The ANOVA report includes a probability value, or simply p-value, which is the probability that all the means are identical.  So a small p-value means one or more groups are probably not the same.  In the CL/RB example, above, my computer reports a p-value of less than 0.0001, so the probability that all months have the same average change is less than 0.01%.

My computer runs a weekly batch job which computes the ANOVA p-value for every spread in my database.  If the p-value is 0.05 or less, I know there is a 95% probability that the spread changes are significantly different from month-to-month; in other words, the spread exhibits a seasonal pattern.  In those cases, the batch job saves the p-value in the database.  Later, I run a report to select the spreads with the best (i.e., smallest) p-values.  Those are my candidates for seasonal trades.

The computer tests every combination of stocks and futures, so it occasionally reports a bizarre seasonal spread.  It recently discovered that the spread between British Pound futures (BP) and Live Cattle (LC) shows seasonality at a confidence level of 96% or better.  Would I trade the BP/LC spread?  Of course not, because I cannot discern the economic logic of the trade.

Limitations

This analysis is not an automated trading system and has important limitations.

Next Steps

We can augment this analysis by computing the spread’s Z score, then selecting trades which show harmony between their historical pattern and current status.  We can also improve the analysis by incorporating a seasonal version of the Ornstein-Uhlenbeck formula, letting us predict the time-to-profit.  I hope to cover these subjects in the future.

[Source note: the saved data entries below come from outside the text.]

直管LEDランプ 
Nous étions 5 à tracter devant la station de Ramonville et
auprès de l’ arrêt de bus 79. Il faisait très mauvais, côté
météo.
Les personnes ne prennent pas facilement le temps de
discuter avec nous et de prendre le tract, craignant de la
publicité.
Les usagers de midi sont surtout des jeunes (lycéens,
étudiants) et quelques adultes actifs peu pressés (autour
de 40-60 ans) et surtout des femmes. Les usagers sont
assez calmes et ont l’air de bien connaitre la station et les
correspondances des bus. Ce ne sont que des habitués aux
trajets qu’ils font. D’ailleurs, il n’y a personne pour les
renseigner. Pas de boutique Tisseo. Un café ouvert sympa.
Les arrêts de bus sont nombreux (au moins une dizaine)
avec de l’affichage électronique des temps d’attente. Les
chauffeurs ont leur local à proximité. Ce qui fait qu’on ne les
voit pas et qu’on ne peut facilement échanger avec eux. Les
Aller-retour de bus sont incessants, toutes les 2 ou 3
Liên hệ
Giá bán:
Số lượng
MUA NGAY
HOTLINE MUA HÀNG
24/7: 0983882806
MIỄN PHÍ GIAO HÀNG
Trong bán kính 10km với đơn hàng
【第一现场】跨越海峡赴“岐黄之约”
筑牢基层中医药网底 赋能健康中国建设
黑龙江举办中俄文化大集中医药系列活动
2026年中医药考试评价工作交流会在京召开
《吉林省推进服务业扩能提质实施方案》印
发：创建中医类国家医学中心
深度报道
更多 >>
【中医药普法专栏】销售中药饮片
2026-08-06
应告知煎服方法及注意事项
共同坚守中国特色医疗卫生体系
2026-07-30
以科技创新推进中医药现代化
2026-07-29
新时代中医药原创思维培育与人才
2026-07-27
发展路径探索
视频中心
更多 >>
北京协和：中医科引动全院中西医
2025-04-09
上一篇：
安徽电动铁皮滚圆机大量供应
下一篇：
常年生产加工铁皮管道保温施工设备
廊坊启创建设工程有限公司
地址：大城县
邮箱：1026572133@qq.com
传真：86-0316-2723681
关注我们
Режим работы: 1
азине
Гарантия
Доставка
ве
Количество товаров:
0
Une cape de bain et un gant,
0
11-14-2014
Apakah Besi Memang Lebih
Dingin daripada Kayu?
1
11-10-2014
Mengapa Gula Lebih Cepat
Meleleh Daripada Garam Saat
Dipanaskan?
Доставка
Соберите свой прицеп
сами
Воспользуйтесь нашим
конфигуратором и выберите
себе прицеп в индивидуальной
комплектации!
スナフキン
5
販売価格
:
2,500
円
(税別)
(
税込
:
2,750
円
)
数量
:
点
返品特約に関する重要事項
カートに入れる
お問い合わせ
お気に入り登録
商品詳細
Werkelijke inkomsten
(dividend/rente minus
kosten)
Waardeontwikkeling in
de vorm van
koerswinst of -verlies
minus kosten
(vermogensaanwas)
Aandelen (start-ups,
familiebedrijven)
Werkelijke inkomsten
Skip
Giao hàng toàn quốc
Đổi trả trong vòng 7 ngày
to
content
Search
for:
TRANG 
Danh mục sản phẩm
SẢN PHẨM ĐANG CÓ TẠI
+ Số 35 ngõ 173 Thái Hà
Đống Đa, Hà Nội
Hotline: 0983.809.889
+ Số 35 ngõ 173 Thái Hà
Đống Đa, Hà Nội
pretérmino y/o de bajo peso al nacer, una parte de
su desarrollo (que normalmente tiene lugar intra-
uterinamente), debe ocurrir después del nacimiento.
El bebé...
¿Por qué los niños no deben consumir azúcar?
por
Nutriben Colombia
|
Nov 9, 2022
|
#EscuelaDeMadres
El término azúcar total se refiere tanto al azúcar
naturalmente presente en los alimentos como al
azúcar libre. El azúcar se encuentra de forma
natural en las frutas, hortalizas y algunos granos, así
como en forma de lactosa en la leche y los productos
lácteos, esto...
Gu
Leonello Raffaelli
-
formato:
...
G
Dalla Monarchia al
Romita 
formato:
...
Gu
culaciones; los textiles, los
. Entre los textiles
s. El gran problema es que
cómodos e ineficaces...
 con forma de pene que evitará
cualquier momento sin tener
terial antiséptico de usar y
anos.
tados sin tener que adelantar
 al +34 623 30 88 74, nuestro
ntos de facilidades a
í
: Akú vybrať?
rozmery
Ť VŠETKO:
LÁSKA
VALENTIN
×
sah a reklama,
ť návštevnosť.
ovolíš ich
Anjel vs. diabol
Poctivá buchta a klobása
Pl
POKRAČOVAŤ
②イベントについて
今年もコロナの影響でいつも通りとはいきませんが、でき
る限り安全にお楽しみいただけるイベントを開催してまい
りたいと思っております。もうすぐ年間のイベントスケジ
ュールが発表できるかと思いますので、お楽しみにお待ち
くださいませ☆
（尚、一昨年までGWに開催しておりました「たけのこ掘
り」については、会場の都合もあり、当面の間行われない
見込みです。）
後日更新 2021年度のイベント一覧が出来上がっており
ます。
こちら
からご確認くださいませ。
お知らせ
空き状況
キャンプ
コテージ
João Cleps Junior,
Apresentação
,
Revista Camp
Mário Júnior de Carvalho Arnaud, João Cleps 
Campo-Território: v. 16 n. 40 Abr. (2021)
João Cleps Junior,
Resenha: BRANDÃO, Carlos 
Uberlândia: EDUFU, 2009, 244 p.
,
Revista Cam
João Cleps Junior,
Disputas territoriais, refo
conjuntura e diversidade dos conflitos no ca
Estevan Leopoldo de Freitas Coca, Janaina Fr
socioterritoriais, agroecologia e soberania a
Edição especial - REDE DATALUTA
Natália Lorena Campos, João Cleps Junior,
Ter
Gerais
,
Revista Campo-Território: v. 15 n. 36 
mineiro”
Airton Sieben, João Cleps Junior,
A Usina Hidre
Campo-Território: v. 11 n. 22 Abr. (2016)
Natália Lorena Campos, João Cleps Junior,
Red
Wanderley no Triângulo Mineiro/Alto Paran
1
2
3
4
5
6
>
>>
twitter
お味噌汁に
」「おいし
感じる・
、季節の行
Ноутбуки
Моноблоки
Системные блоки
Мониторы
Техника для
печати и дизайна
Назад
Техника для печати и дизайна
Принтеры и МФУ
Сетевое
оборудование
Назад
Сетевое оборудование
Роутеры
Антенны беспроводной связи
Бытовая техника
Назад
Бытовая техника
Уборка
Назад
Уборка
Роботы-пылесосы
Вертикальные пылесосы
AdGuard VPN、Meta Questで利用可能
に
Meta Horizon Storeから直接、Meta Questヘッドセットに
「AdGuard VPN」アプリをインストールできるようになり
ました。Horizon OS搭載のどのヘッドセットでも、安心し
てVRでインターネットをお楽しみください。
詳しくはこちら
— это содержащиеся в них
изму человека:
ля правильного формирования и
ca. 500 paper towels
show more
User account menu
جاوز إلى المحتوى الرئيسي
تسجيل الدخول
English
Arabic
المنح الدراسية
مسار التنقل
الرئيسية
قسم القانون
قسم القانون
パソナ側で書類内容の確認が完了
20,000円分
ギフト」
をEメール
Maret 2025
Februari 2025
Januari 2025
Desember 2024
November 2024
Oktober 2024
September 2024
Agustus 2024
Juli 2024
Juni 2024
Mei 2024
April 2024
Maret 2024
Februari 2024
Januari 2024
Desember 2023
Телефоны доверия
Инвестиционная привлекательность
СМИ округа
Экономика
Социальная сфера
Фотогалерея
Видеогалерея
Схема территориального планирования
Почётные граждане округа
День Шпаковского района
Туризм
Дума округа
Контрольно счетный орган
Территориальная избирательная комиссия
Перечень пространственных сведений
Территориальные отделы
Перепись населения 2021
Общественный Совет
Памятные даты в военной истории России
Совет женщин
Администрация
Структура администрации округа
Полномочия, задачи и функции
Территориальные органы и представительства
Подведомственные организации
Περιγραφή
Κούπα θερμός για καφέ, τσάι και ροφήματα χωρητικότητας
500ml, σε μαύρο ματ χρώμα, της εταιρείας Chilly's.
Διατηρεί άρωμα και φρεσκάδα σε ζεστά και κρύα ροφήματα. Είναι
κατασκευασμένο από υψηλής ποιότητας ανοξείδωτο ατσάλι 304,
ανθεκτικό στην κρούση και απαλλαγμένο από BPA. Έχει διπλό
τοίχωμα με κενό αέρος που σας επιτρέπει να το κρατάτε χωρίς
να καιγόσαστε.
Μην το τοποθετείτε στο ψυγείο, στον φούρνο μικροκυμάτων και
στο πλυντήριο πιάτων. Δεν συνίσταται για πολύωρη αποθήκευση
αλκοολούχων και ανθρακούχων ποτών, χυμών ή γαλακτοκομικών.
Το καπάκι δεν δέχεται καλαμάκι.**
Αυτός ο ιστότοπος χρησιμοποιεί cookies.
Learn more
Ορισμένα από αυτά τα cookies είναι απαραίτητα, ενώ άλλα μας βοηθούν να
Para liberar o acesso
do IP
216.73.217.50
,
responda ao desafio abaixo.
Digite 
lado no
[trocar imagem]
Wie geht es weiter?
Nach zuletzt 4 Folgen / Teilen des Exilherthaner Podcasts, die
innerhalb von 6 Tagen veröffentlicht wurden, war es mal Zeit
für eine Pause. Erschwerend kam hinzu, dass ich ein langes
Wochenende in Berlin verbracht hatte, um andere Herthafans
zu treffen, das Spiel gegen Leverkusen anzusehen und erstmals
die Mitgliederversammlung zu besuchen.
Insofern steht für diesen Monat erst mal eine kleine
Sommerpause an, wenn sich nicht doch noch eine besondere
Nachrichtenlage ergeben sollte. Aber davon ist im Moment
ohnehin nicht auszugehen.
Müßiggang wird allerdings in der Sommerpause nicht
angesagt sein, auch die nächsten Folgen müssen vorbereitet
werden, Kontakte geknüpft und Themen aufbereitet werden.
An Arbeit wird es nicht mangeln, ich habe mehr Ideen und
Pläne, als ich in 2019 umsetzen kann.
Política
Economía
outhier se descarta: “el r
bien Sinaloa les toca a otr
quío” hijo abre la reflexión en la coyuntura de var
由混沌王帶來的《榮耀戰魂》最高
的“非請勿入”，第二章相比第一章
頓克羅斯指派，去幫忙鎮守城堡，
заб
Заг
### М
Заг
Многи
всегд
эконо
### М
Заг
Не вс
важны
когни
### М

Additional Details For the Curious

The data for the CL/RB spread, above, was purchased from Commodity Systems Inc. (CSI), using their Perpetual Contact data.  This example was as of Feb 5, 2009.

When I say “long the CL/RB spread”, I mean buy CL and sell RB.  Likewise, “short the spread” means sell CL and buy RB.

I compute the hedge ratios for my spreads using ordinary least squares, as suggested in Ernie Chan's book.  The ratio for the CL/RB spread, above, was 1.1376 CL contracts for each RB contract.

Notice that I compute the spread change, not the spread return.  Quants usually study price returns, but that won’t work with spreads because the spread can be zero, giving an undefined return.  The daily change follows a similar bell-shaped distribution, so it’s a reasonable object for study.

I monitor about 115 stocks and futures, so I have about 6,670 spreads to be tested weekly.  A typical recent run found that over 270 spreads that exhibit some seasonality, or about 4% of those tested.  The ANOVA batch job requires about 2-1/2 hours to complete on my computer.  The software is written in a combination of Perl and R, the free statistical software system, running under Linux.

References

The original and still-the-best book on seasonality is Seasonality: Systems, Strategies, and Signals, by Jake Bernstein.  Some of the ideas in this analysis were inspired by Bernstein’s book.

Most good textbooks on statistics discuss ANOVA.  There is an article on Wikipedia, but it is not a tutorial.

Any decent software for statistics includes the ANOVA analysis.  That includes R and Octave, which are both free.